> [Istruzioni]:
a – Secondo il testo sui rischi medici, quanti decessi all'anno per infezioni da batteri resistenti agli antibiotici si sarebbero verificati nei paesi dell'Ue?
b – Restituisci il brano del testo sui rischi medici compreso tra "Tra l’altro, come" e "in casi normali.", estremi inclusi.
c – Scrivi il seguito del testo sui rischi medici, riprendendo da dove termina.

> [Testo mostrato]:

______

Tra l’altro, come riportato dalla fondazione Veronesi, la trombosi è la terza più comune malattia cardiovascolare subito dopo l’ischemia miocardica e l’ictus cerebrale. Vi è dunque un’alta probabilità di morire per trombosi anche in casi normali.

Grafico che mostra che all’aumentare dei vaccinati e dei morti attesi in relazione alla mortalità generale, già con 1.000 morti attesi, la probabilità di osservare almeno un vaccinato che muore nel giorno del vaccino è quasi del 95%. – Fonte: www.tpi.it

Siamo continuamente esposti a rischi

Al di là dei dati e dei pareri degli esperti, non possiamo non considerare che ogni intervento medico e/o farmaceutico è un rischio. Se così non fosse, nelle scatole dei medicinali che compriamo ogni giorno, non troveremmo il famoso foglietto illustrativo che mostra tutte le controindicazioni del farmaco. Chiari esempi sono gli antibiotici e l’aspirina. Nel novembre del 2019, in occasione della settimana mondiale per l’uso consapevole degli antibiotici, l’Istituto superiore di sanità ha pubblicato dei dati preoccupanti relativi all’abuso degli antibiotici: ogni anno nei paesi dell’Ue sarebbero avvenuti 33.000 decessi per infezioni causate da batteri resistenti agli antibiotici. Nel 2017 gli scienziati dell’Università di Oxford hanno messo in luce i rischi legati all’abuso di aspirina: in Regno Unito sarebbe stata responsabile di 3000 morti ogni anno e di 20000 casi di sanguinamento gastrointestinale.

______

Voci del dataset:
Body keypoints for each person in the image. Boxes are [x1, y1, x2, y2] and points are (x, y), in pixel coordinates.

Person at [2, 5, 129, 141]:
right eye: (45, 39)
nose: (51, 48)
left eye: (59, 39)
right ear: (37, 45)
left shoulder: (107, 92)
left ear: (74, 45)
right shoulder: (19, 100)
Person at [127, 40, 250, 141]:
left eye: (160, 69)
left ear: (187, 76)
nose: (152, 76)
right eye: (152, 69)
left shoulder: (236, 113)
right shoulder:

______

> [Risposte]:
a – 33.000 decessi ogni anno.

b –
Tra l’altro, come riportato dalla fondazione Veronesi, la trombosi è la terza più comune malattia cardiovascolare subito dopo l’ischemia miocardica e l’ictus cerebrale. Vi è dunque un’alta probabilità di morire per trombosi anche in casi normali.

c –
Il vaccino, al pari di un qualsiasi di questi farmaci quasi “da banco”, comporta dei rischi. Non è un segreto. Nell’altro piatto della bilancia, tuttavia, ci sono molti benefici: il vaccino è l’unica arma che abbiamo per sconfiggere il Covid, per impedire che faccia ancora altre vittime, per permettere all’economia di risollevarsi, per ricominciare a vivere davvero, per evitare che il distanziamento e le chiusure determinino irreparabili problemi psicologici.

“Nessun farmaco è sicuro al 100%, ma bisogna tenere conto dei vantaggi di vaccinare la popolazione”,

lo ha detto Soumya Swaminathan, scienziato capo dell’Oms.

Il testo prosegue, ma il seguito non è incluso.